╭─ Listing

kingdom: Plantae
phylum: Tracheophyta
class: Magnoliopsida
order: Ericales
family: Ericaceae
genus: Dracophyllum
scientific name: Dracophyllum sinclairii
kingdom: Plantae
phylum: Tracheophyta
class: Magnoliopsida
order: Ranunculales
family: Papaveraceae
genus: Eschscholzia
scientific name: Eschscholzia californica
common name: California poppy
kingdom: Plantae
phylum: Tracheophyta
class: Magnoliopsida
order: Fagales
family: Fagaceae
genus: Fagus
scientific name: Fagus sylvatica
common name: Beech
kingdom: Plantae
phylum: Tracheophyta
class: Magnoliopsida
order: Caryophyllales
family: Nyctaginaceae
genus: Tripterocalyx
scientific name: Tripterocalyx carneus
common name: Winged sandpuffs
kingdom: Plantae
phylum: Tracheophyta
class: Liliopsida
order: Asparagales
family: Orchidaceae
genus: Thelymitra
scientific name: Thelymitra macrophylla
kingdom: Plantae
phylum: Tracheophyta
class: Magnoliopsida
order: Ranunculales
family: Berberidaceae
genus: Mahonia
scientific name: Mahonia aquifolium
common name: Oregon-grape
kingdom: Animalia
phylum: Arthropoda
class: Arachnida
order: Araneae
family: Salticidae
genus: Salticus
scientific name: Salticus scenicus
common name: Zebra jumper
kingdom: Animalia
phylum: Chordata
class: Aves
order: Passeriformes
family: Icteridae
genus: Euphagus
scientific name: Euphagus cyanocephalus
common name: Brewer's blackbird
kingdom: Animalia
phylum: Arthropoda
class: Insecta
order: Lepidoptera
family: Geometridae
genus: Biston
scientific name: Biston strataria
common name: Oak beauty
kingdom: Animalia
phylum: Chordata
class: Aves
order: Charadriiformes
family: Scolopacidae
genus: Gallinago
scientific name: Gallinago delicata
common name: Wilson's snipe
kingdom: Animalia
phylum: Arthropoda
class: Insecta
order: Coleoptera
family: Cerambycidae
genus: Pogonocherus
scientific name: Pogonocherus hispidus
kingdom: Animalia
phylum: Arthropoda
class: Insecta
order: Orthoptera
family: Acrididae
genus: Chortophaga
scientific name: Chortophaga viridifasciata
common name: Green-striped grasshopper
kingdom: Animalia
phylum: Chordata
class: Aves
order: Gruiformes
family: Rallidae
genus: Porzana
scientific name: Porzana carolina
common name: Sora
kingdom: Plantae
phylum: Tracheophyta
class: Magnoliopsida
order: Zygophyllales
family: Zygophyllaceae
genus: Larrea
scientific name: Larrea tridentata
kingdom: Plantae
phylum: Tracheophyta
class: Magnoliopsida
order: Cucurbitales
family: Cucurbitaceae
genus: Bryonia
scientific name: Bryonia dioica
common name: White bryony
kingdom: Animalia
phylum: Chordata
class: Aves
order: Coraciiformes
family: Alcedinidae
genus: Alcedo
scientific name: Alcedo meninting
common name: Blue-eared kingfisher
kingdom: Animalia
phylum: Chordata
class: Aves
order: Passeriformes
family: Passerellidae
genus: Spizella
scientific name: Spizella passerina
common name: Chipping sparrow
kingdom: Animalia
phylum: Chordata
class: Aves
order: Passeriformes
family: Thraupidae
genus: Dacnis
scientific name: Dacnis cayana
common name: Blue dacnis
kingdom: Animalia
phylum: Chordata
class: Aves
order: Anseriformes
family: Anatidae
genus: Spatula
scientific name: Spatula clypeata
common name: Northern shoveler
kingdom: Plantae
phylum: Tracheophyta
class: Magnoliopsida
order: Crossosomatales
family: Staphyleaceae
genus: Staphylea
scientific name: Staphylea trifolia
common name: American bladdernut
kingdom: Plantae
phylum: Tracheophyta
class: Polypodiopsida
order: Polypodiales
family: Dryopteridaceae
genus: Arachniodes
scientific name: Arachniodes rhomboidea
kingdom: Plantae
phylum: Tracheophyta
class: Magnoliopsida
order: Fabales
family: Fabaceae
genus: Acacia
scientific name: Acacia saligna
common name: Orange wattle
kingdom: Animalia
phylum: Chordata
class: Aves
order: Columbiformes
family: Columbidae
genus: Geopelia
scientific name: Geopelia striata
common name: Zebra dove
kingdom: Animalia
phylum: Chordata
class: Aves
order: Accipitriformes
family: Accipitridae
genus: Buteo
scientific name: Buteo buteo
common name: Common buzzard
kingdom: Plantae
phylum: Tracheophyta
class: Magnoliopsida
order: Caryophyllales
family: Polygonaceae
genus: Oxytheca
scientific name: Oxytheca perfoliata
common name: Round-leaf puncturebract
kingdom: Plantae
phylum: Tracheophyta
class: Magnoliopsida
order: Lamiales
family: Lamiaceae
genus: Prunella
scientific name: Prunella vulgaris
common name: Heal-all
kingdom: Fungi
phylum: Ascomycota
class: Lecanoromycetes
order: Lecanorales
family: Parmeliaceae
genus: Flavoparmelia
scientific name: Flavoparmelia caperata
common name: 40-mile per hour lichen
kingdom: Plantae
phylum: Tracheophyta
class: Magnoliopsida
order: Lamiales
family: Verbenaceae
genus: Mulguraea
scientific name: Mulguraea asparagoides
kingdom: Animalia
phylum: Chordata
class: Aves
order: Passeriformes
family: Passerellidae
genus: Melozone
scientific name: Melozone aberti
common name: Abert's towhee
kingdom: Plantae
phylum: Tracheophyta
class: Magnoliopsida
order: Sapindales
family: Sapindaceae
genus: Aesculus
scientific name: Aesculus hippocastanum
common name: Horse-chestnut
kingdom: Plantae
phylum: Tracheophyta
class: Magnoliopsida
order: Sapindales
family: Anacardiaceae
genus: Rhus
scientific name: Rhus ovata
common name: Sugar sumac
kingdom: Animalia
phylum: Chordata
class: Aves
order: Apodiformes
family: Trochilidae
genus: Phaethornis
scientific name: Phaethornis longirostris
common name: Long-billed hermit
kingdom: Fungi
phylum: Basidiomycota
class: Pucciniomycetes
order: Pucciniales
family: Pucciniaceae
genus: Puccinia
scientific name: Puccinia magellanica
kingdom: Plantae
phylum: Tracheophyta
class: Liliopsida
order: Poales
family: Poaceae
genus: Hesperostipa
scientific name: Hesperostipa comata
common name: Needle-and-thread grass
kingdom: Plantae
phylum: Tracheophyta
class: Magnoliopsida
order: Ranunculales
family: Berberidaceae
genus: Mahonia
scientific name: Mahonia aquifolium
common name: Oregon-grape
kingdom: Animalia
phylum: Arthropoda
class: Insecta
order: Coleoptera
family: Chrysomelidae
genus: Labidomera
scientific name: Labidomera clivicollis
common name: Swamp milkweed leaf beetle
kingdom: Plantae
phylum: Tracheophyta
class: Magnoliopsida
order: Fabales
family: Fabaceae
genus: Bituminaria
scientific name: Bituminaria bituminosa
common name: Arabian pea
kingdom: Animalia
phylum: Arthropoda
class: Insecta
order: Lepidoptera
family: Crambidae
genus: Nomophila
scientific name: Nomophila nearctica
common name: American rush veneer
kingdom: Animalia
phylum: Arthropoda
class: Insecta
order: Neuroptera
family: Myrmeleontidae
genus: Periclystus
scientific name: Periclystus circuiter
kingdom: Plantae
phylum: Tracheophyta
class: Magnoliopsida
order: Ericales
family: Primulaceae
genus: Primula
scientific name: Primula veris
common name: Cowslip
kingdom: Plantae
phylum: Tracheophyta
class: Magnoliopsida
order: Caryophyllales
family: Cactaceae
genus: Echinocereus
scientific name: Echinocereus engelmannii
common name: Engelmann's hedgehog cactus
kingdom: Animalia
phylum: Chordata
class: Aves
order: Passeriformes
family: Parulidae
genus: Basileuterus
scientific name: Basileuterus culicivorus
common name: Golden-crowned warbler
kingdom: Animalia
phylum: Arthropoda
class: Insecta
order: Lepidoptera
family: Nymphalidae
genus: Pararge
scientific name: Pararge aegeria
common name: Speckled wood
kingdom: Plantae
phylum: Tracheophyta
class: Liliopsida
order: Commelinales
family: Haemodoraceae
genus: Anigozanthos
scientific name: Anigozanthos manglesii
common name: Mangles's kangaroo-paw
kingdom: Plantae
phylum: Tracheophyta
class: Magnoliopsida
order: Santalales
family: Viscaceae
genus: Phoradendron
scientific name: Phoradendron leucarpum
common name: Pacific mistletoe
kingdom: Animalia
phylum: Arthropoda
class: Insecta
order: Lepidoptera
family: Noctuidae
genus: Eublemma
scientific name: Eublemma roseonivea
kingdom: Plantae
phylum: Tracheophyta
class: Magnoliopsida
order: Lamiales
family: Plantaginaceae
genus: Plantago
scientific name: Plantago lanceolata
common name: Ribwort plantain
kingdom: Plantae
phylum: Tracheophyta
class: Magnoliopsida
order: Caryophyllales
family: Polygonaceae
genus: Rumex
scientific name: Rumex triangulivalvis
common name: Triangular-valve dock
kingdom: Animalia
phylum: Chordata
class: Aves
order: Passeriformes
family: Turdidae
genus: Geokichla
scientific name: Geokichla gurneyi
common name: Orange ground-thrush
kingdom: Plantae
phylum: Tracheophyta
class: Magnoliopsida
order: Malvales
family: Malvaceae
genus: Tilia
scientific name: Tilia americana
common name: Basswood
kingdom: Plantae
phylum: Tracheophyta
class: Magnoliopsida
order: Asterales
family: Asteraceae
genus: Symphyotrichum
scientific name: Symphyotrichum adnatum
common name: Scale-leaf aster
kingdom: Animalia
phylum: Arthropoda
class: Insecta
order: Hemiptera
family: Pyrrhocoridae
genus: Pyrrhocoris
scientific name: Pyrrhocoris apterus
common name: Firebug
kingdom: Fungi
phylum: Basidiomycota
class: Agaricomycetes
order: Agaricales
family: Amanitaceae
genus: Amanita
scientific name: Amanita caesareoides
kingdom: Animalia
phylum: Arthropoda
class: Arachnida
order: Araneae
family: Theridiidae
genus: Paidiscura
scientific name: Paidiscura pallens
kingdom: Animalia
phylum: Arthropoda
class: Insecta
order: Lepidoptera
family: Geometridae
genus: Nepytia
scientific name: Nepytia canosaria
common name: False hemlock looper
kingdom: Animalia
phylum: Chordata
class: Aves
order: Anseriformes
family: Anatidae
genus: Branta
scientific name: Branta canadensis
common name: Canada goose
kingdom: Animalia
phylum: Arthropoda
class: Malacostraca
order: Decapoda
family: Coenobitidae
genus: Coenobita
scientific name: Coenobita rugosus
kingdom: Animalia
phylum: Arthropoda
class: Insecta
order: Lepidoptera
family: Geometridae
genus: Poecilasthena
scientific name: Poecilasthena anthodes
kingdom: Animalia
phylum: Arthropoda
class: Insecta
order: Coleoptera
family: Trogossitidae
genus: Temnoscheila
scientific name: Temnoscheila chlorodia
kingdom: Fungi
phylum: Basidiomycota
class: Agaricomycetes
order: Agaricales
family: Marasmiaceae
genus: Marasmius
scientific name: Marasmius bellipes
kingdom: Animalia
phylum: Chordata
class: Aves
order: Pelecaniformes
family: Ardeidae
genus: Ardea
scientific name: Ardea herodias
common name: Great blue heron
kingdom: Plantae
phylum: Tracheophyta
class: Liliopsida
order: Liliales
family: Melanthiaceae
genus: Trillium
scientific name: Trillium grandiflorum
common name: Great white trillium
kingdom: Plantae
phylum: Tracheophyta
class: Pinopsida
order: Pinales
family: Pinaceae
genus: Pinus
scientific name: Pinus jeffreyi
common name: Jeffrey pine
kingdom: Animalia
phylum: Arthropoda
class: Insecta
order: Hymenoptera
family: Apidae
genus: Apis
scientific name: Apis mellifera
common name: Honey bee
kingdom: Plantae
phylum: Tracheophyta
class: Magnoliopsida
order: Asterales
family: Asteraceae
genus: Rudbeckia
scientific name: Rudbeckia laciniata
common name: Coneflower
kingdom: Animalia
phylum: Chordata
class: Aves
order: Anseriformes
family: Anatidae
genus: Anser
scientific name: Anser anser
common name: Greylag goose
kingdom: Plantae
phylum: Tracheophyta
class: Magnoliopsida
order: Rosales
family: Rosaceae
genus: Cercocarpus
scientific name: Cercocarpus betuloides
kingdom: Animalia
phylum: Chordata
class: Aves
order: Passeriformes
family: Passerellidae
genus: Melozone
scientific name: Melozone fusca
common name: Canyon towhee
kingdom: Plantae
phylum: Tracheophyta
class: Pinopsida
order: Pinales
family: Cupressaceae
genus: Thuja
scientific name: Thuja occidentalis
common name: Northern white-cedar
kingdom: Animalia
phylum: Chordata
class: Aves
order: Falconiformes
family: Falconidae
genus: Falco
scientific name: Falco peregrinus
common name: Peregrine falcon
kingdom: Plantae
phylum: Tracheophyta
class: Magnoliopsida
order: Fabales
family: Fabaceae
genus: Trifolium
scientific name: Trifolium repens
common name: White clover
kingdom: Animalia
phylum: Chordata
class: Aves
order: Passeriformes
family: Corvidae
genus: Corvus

╰─

**Problem**
Could you reproduce word for word everything from the start of the entries down to the line containing "scientific name: Gallinago delicata", including that line?

**Full response**
kingdom: Plantae
phylum: Tracheophyta
class: Magnoliopsida
order: Ericales
family: Ericaceae
genus: Dracophyllum
scientific name: Dracophyllum sinclairii
kingdom: Plantae
phylum: Tracheophyta
class: Magnoliopsida
order: Ranunculales
family: Papaveraceae
genus: Eschscholzia
scientific name: Eschscholzia californica
common name: California poppy
kingdom: Plantae
phylum: Tracheophyta
class: Magnoliopsida
order: Fagales
family: Fagaceae
genus: Fagus
scientific name: Fagus sylvatica
common name: Beech
kingdom: Plantae
phylum: Tracheophyta
class: Magnoliopsida
order: Caryophyllales
family: Nyctaginaceae
genus: Tripterocalyx
scientific name: Tripterocalyx carneus
common name: Winged sandpuffs
kingdom: Plantae
phylum: Tracheophyta
class: Liliopsida
order: Asparagales
family: Orchidaceae
genus: Thelymitra
scientific name: Thelymitra macrophylla
kingdom: Plantae
phylum: Tracheophyta
class: Magnoliopsida
order: Ranunculales
family: Berberidaceae
genus: Mahonia
scientific name: Mahonia aquifolium
common name: Oregon-grape
kingdom: Animalia
phylum: Arthropoda
class: Arachnida
order: Araneae
family: Salticidae
genus: Salticus
scientific name: Salticus scenicus
common name: Zebra jumper
kingdom: Animalia
phylum: Chordata
class: Aves
order: Passeriformes
family: Icteridae
genus: Euphagus
scientific name: Euphagus cyanocephalus
common name: Brewer's blackbird
kingdom: Animalia
phylum: Arthropoda
class: Insecta
order: Lepidoptera
family: Geometridae
genus: Biston
scientific name: Biston strataria
common name: Oak beauty
kingdom: Animalia
phylum: Chordata
class: Aves
order: Charadriiformes
family: Scolopacidae
genus: Gallinago
scientific name: Gallinago delicata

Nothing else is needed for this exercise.